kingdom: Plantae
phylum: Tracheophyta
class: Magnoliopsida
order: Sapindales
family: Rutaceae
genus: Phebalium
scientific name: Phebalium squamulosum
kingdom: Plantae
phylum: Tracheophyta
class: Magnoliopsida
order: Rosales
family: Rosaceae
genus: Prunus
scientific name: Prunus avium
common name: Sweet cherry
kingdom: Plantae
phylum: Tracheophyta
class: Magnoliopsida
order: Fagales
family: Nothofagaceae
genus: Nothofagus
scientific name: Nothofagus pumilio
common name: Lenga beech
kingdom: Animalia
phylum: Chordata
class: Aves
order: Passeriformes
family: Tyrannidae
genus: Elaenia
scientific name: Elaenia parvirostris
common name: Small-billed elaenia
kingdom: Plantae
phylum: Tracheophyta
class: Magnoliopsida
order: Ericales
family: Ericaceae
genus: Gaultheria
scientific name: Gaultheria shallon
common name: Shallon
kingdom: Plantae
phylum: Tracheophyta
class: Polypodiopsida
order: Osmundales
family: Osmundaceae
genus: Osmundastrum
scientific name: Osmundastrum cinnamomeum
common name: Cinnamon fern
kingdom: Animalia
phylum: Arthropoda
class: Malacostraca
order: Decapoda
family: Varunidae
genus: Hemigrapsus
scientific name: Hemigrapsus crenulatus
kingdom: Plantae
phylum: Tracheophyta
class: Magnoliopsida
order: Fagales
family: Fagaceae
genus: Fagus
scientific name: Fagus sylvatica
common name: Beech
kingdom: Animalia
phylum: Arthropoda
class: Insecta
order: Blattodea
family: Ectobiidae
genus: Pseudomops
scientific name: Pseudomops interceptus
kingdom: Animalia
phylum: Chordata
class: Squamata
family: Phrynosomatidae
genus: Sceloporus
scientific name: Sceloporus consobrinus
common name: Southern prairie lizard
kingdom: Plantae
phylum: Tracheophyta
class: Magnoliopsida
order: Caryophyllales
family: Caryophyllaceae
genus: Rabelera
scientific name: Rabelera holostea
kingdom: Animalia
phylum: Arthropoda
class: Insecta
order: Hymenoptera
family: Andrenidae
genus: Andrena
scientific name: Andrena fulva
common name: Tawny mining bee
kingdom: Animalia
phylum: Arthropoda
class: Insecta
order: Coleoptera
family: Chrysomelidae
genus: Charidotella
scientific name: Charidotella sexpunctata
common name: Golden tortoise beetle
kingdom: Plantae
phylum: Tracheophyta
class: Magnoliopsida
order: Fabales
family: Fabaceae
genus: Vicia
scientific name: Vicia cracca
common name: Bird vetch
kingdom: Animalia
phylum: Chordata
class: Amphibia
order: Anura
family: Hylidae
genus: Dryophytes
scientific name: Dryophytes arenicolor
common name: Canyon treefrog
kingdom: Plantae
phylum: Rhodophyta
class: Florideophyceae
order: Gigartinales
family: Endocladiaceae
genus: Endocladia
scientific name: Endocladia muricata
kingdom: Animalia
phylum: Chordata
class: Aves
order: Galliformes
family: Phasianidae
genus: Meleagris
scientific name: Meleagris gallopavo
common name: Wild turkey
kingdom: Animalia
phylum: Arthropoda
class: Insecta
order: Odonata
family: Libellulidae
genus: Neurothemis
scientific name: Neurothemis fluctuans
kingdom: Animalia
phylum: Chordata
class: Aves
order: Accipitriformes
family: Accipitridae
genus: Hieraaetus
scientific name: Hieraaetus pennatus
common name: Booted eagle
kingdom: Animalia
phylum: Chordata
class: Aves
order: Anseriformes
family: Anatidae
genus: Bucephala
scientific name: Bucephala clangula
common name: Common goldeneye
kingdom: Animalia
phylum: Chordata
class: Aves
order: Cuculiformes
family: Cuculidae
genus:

☆ ☆ ☆ ☆ ☆ ☆ ☆

Problem details
Reproduce every line of these items with "scientific name" swapped for "species name", leaving all other text unchanged.

Task response
kingdom: Plantae
phylum: Tracheophyta
class: Magnoliopsida
order: Sapindales
family: Rutaceae
genus: Phebalium
species name: Phebalium squamulosum
kingdom: Plantae
phylum: Tracheophyta
class: Magnoliopsida
order: Rosales
family: Rosaceae
genus: Prunus
species name: Prunus avium
common name: Sweet cherry
kingdom: Plantae
phylum: Tracheophyta
class: Magnoliopsida
order: Fagales
family: Nothofagaceae
genus: Nothofagus
species name: Nothofagus pumilio
common name: Lenga beech
kingdom: Animalia
phylum: Chordata
class: Aves
order: Passeriformes
family: Tyrannidae
genus: Elaenia
species name: Elaenia parvirostris
common name: Small-billed elaenia
kingdom: Plantae
phylum: Tracheophyta
class: Magnoliopsida
order: Ericales
family: Ericaceae
genus: Gaultheria
species name: Gaultheria shallon
common name: Shallon
kingdom: Plantae
phylum: Tracheophyta
class: Polypodiopsida
order: Osmundales
family: Osmundaceae
genus: Osmundastrum
species name: Osmundastrum cinnamomeum
common name: Cinnamon fern
kingdom: Animalia
phylum: Arthropoda
class: Malacostraca
order: Decapoda
family: Varunidae
genus: Hemigrapsus
species name: Hemigrapsus crenulatus
kingdom: Plantae
phylum: Tracheophyta
class: Magnoliopsida
order: Fagales
family: Fagaceae
genus: Fagus
species name: Fagus sylvatica
common name: Beech
kingdom: Animalia
phylum: Arthropoda
class: Insecta
order: Blattodea
family: Ectobiidae
genus: Pseudomops
species name: Pseudomops interceptus
kingdom: Animalia
phylum: Chordata
class: Squamata
family: Phrynosomatidae
genus: Sceloporus
species name: Sceloporus consobrinus
common name: Southern prairie lizard
kingdom: Plantae
phylum: Tracheophyta
class: Magnoliopsida
order: Caryophyllales
family: Caryophyllaceae
genus: Rabelera
species name: Rabelera holostea
kingdom: Animalia
phylum: Arthropoda
class: Insecta
order: Hymenoptera
family: Andrenidae
genus: Andrena
species name: Andrena fulva
common name: Tawny mining bee
kingdom: Animalia
phylum: Arthropoda
class: Insecta
order: Coleoptera
family: Chrysomelidae
genus: Charidotella
species name: Charidotella sexpunctata
common name: Golden tortoise beetle
kingdom: Plantae
phylum: Tracheophyta
class: Magnoliopsida
order: Fabales
family: Fabaceae
genus: Vicia
species name: Vicia cracca
common name: Bird vetch
kingdom: Animalia
phylum: Chordata
class: Amphibia
order: Anura
family: Hylidae
genus: Dryophytes
species name: Dryophytes arenicolor
common name: Canyon treefrog
kingdom: Plantae
phylum: Rhodophyta
class: Florideophyceae
order: Gigartinales
family: Endocladiaceae
genus: Endocladia
species name: Endocladia muricata
kingdom: Animalia
phylum: Chordata
class: Aves
order: Galliformes
family: Phasianidae
genus: Meleagris
species name: Meleagris gallopavo
common name: Wild turkey
kingdom: Animalia
phylum: Arthropoda
class: Insecta
order: Odonata
family: Libellulidae
genus: Neurothemis
species name: Neurothemis fluctuans
kingdom: Animalia
phylum: Chordata
class: Aves
order: Accipitriformes
family: Accipitridae
genus: Hieraaetus
species name: Hieraaetus pennatus
common name: Booted eagle
kingdom: Animalia
phylum: Chordata
class: Aves
order: Anseriformes
family: Anatidae
genus: Bucephala
species name: Bucephala clangula
common name: Common goldeneye
kingdom: Animalia
phylum: Chordata
class: Aves
order: Cuculiformes
family: Cuculidae
genus:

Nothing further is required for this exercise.